» **Data section**
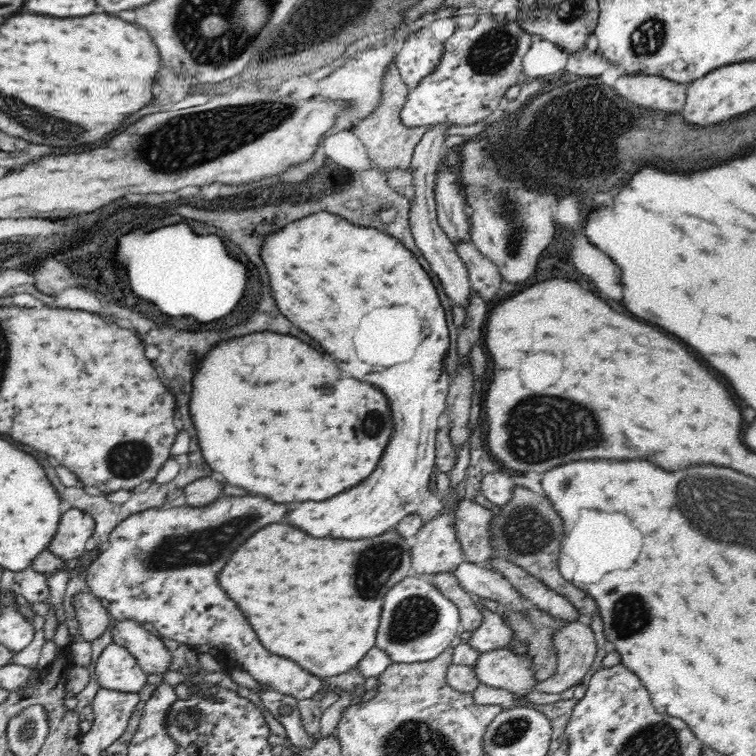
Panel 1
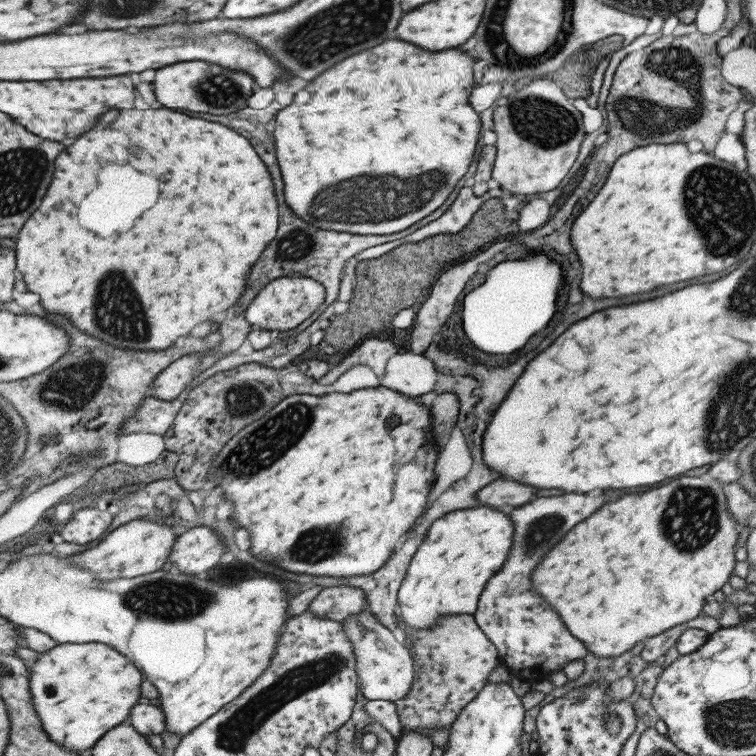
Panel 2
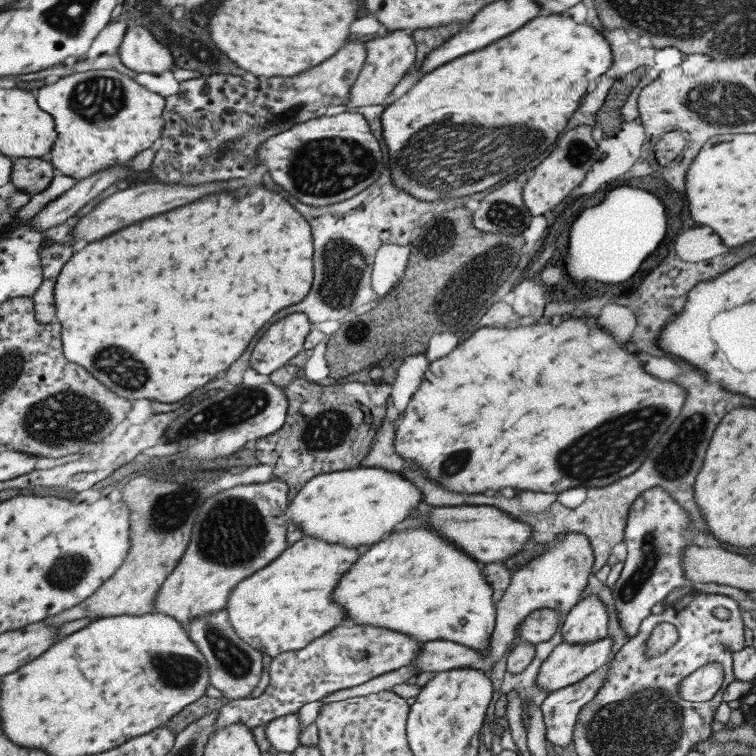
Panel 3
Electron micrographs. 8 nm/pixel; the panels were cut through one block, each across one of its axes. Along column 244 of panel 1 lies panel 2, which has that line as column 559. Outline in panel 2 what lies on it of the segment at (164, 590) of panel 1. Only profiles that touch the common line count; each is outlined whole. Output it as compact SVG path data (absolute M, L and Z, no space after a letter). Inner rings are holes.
M561 494L537 498L509 514L511 522L517 528L517 536L503 568L495 576L491 576L479 595L472 617L497 650L500 660L498 666L509 672L511 678L536 680L539 686L553 672L562 671L566 663L580 660L586 655L583 644L571 638L559 616L555 616L555 612L543 600L539 600L539 596L535 596L529 584L529 572L541 560L543 552L557 544L571 526L591 516L601 504L603 496Z

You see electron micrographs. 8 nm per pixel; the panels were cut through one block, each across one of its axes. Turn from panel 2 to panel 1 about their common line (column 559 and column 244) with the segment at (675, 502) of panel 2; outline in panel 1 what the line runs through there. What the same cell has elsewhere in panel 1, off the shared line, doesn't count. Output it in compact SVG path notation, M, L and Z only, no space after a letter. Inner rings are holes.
M266 524L260 532L242 542L218 572L218 584L250 622L260 644L282 658L294 660L300 668L322 680L344 674L376 646L376 628L382 598L388 588L408 577L411 547L398 531L388 529L379 535L346 538L316 538L292 524Z

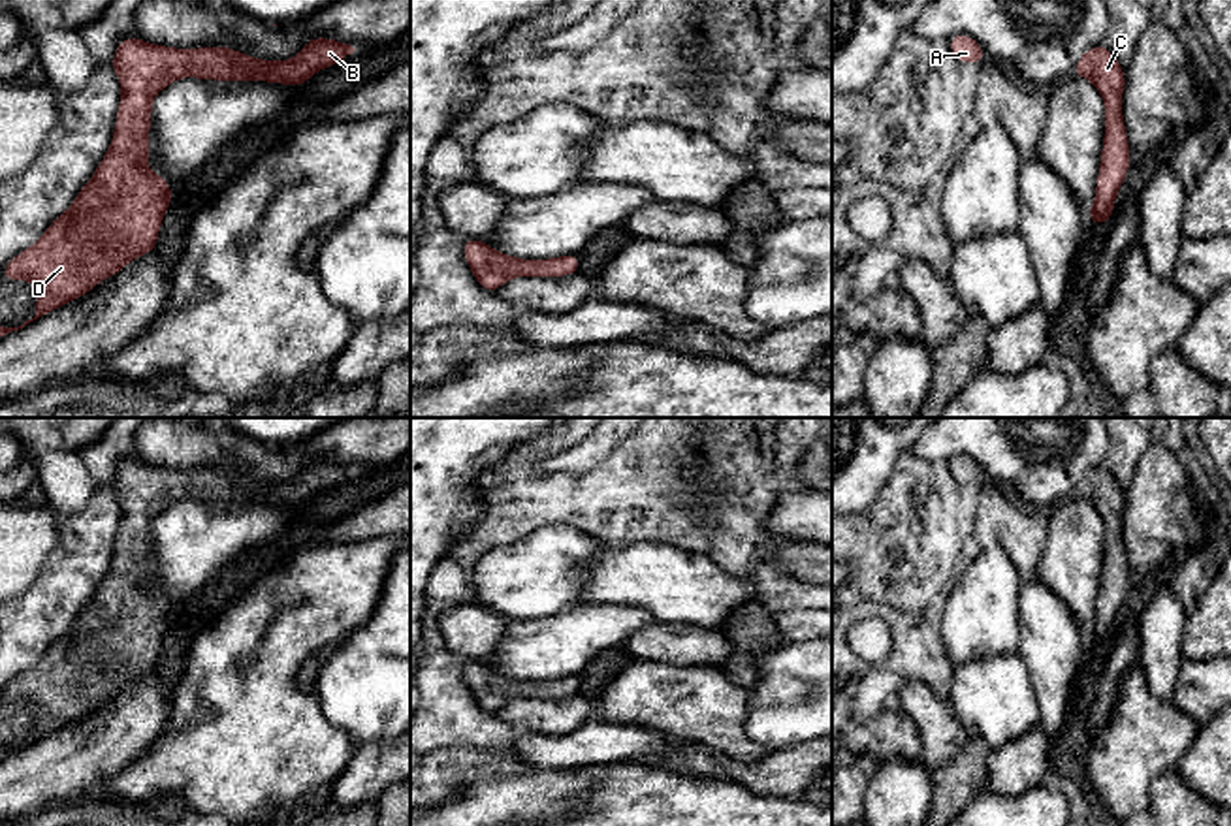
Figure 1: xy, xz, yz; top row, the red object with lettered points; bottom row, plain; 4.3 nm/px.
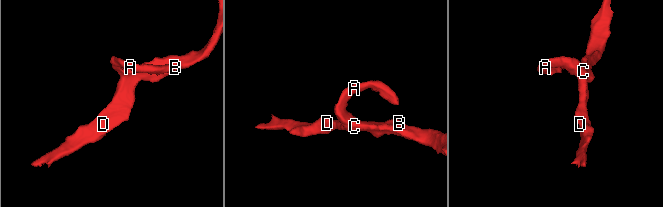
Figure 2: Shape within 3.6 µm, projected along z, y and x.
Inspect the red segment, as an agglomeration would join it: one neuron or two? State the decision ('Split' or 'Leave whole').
Leave whole

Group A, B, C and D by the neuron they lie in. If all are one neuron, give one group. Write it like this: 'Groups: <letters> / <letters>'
Groups: A B C D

» **What this task involves**
From the listing above, pick out every line containing "Figure".

» **Task output**
Figure 1: xy, xz, yz; top row, the red object with lettered points; bottom row, plain; 4.3 nm/px.
Figure 2: Shape within 3.6 µm, projected along z, y and x.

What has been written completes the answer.